Monday 14 December 2009

Multimedia

Yet another post for you with some advise. Previously I suggested several programs enhanceing security on your computer, today free multimedia recources are the topic. These are my personal favourites, so in no way should this be considered a comment on the quality of others that are not mentioned.

Audio
Foobar: can be used as audio player, I just use it to convert music files.
KMPlayer: see below under video.
MediaMonkey: great for updating tags for your musicfiles, capable of converting to other formats (i.e. flac, wav to mp3 ) more details here.
VLC Player: see below under video.
Windows Media Player: can update your tags but cannot play all formats, nor can it convert files.

Video
DivX Player: do not use it for playing video, merely its codec function should you insist on using Windows Media Player.
KMPLayer: easy to use, has numerous internal codecs and as such capable of playing all the videofiles I have.

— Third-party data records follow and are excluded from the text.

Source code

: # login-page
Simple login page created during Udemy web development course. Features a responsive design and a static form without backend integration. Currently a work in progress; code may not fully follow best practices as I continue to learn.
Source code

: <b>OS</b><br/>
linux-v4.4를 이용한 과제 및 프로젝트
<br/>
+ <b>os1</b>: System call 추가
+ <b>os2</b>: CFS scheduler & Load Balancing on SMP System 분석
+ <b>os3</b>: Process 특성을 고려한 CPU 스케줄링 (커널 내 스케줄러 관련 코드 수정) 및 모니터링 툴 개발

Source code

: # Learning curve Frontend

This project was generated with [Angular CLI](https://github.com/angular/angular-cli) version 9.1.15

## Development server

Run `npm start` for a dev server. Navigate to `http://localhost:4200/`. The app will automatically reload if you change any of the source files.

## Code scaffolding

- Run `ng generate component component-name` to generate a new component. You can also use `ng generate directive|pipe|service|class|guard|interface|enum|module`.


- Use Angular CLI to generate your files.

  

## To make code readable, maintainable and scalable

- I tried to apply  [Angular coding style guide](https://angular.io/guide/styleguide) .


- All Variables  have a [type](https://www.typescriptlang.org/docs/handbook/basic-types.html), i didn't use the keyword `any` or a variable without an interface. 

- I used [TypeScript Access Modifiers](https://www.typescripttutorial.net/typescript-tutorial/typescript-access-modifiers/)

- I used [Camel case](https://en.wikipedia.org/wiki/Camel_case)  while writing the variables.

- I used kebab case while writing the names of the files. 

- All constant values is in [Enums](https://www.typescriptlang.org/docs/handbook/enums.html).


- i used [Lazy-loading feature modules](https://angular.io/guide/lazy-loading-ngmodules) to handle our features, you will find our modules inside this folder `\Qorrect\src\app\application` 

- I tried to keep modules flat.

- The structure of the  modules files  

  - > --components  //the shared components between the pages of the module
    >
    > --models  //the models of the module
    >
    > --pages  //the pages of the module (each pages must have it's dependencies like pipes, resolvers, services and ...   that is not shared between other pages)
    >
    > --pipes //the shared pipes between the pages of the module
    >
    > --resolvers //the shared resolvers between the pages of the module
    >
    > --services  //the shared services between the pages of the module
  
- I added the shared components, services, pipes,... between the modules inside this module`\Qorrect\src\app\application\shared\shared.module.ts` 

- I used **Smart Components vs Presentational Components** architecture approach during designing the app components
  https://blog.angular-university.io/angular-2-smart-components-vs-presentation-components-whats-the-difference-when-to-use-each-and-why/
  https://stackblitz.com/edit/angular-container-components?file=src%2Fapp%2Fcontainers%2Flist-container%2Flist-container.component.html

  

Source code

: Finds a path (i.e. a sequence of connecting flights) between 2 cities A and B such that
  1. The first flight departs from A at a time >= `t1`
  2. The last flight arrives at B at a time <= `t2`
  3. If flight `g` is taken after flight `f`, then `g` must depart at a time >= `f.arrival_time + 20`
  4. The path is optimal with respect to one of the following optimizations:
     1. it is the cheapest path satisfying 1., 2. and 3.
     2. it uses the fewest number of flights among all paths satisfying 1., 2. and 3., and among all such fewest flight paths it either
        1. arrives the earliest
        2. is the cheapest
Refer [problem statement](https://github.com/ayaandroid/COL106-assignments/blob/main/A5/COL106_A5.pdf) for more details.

Added benefit, subtitles for those pesky foreign films!
VLC Media Player: most consider this the best available, although less userfriendly than the KMPlayer. Has numerous internal codecs and as such capable of playing all the videofiles I have. Added benefit, subtitles for those pesky foreign films!
Windows Media Player: since I discovered the KMPlayer, and the VLC Media Player, I no longer use this for video files.

Subtitles
Open Subtitles: when you are looking for subtitles for those unintelligible languages. How to use them is explained here.

P2P
eMule: not fast, but lots of music archives. 
Tribler: nice simple 
Vuze: great for video

Restoring seperate media tracks from one single file
A CD may be ripped into one single large copy, usually a flac or ape-file. Extracting individual tracks, or splitting, is easy using Foobar. You will need a so-called cue-file. This contains the relevant information telling Foobar, or some other program, where the tracks start and end, and also what their tags are. When you open it with Notepad, or any other text-editor, it looks somewhat like this:
TITLE "Album title"
PERFORMER "Name of artist"
FILE "filename.ape" APE
  TRACK 01 AUDIO
    TITLE "First track title"
    PERFORMER "Name of artist"
    INDEX 01 00:00:00
  TRACK 02 AUDIO
    TITLE "Second track title"
    PERFORMER "Name of artist"
    INDEX 01 06:42:00
  TRACK 03 AUDIO
    TITLE "Third  track title"
    PERFORMER "Name of artist"
    INDEX 01 10:54:00
  TRACK 04 AUDIO
    TITLE "Fourth track title"
    PERFORMER "Name of artist"
    INDEX 01 17:04:00
  TRACK 05 AUDIO
    TITLE "Fifth track title"
    PERFORMER "Name of artist"
    INDEX 01 25:44:00
  TRACK 06 AUDIO
    TITLE "Sixth track title"
    PERFORMER "Name of artist"
    INDEX 01 30:50:00
  TRACK 07 AUDIO
    TITLE "Seventh track title"
    PERFORMER "Name of artist"
    INDEX 01 38:24:00
(Note: the file in this example is an ape-file, make sure that the coloured words, in the above example ape and APE, are the same. Should the file, you are splitting, be a wav-file then change both into wav and WAV. Save the changed file. INDEX identifies the points in time the tracks are located in the single file, here "filename.ape".)
If you have no tags (in the above example TITLE and PERFORMER) just extract the tracks, and either add them manually or find them using MediaMonkey (I like it, but you can use others such as Windows Media Player too). What to do with those cue-files is explained here. (Note: the links I use, in this post, may discuss other software, ignore it and use either Foobar or MediaMonkey. They work the same way and are from sites I know and trust) In short, if you open the cue-file in Foobar it will show you the tracks. Select them and choose convert, i.e. into mp3.

With the above in mind you can listen to your expanded music library or start watching those great films. Have fun!